Perhaps that’s why the reviews cited prior strike me as far more cruel and condescending than the film itself. They drip with pointed disdain towards the cluttered houses and “freakish individuals” that populate the film. Their words, not mine.

The same Chicago Tribune writer who dubbed “Gummo” a freak show also described Xenia as being like “if the banjo-picking boy from ‘Deliverance’ somehow spawned an entire town.” The word of note here is “somehow.” It implies that a town like this can only exist as a hypothetical, an ugly fabrication from the troubled mind of a scandalous 23-year-old.

To say that “Gummo” is a pointless exercise in disturbance and sensationalism reads as a glaring admission of privilege. The subject matter is only unimaginable if one can’t imagine it as a reality. I’d hate to be the one to break the news.

Reductive, mean-spirited criticisms like these shine more light on their authors’ ignorance than they do the film and they fail to actually engage with potential critiques that hold real water. 

“Gummo” is, to some extent, an exploitation film. There is an argument to be made that it is exploitative, or at least irresponsible. While I don’t agree, I think the concern is certainly well founded: The film employs real people with physical and mental disabilities. It is shot in people’s real dilapidated homes.

There’s an element of voyeurism to it that most filmmakers wouldn’t dare get near, but there is also a level of sincerity that most filmmakers would kill for.

Because ultimately, Korine’s audacious little film excavates some hard truths buried deep in the podunk tomb of rural America. There are people that this country has completely and utterly failed and there is sincere value to be found in depicting that authentically, warts and all. 

In the careful details, it is evident to me that Korine comes from the people he is depicting and wields a deep empathy for them. There is a commitment to capturing the truth, but there is also a commitment to capturing humanity, void of condescension. Just as there is ugliness in Xenia, there is also beauty — sisters with sparkly painted toes, glue-sniffers with pretty handwriting, young boys skateboarding triumphantly with their arms outstretched and lifting homemade weights to Madonna.

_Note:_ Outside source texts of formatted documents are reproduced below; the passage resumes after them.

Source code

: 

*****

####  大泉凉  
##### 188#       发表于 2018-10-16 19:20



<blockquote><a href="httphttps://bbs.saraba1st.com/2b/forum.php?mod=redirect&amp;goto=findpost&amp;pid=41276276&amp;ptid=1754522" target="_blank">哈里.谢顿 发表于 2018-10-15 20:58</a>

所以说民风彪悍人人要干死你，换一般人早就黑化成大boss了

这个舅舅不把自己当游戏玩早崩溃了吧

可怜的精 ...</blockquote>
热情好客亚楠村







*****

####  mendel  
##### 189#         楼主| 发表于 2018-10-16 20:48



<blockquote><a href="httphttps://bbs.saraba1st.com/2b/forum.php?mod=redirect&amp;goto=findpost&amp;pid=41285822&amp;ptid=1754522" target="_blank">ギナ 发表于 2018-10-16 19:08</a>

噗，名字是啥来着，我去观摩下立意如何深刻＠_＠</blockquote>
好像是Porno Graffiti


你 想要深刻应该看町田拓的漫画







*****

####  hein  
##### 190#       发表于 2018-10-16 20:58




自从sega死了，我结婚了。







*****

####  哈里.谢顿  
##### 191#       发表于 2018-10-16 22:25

This isn’t to say that there aren’t wrong ways to depict hard topics — there unequivocally are and they can be extremely damaging. Sensitive topics demand responsible handling and the murky boundaries of acceptability are easy to push.

But there is also value in media that pushes those boundaries. If works of art are clues about culture, then there is much to be learned from looking to the gutter, provided we investigate with care. Not all challenging films are as sensitive (or as good) as “Gummo,” but that doesn’t mean they are entirely unworthy of responsible curiosity.

It is important that we venture with care. I recognize that being able to find “Gummo” more resonant than traumatic is a privilege that not everyone can claim. Confronting challenging media can be vulnerable and while it’s certainly valuable, it is not an inherent obligation.

Most importantly, we must come prepared with compassion. Most films about hard topics attempt to correct for viewers’ empathetic deficits, but as is evident from some earlier mentioned reviews, sometimes films demand we come to the table with empathy of our own.

Gerrit Punt PO 24 is from the southeastern corner of Montana. He’s never sniffed glue or killed any cats, for the record.